Nichts aus Fehlern gelernt?
Auch die ukrainische Seite haben große Verluste, hier vor allem an Bewaffnung, erlitten. Bestätigt werden die Hiobsbotschaften aus Sicht Moskaus zumindest teilweise von russischen Militärbloggern. Hier wird vor allem die Klage laut, dass die russische Armeeführung nichts aus begangenen Fehlern lerne und immer wieder die gleiche fatale Vorgangsweise wähle. Igor Girkin, einst einer der militärischen Führer der separatistischen Volksrepublik Donezk, spricht davon, dass die Ukrainer die russischen Angreifer "wie in einer Schießbude" vom Feld geräumt hätten.

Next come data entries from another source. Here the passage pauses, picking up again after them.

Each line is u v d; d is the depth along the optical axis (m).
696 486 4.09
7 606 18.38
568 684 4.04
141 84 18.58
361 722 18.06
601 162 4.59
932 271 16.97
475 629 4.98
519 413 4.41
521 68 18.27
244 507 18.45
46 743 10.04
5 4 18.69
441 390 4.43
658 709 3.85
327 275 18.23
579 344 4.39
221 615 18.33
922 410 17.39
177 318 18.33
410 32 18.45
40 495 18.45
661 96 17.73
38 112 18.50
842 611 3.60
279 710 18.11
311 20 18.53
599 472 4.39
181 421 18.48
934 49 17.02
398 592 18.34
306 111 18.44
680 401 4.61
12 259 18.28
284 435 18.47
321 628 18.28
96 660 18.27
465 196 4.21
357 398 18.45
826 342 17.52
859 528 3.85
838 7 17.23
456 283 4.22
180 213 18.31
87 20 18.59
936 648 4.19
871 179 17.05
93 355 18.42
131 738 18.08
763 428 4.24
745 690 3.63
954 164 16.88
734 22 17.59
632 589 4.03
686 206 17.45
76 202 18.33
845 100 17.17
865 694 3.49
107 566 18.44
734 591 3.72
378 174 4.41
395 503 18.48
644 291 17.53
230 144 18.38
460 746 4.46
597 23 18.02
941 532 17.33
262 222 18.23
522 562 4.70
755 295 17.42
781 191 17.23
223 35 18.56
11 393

Hervorragend läuft der Feldzug hingegen aus der Sicht des obersten Kriegsherrn Wladimir Putin. Er verweist auf einige Einheiten, die "heroisch" kämpfen würden, und auf Marineinfanteristen, bei denen alles so funktioniere, wie es sein sollte. Den USA wirft man in Moskau vor, die Ukraine zur Eskalation des Krieges angestiftet zu haben. Dieses Argument zählt in München freilich nicht. Putin habe mit seinem Angriff auf die Ukraine einen absoluten "Zivilisationsbruch" begangen, so Konferenzleiter Heusgen, man kämpfe hier tatsächlich für die gemeinsame, gefährdete Freiheit.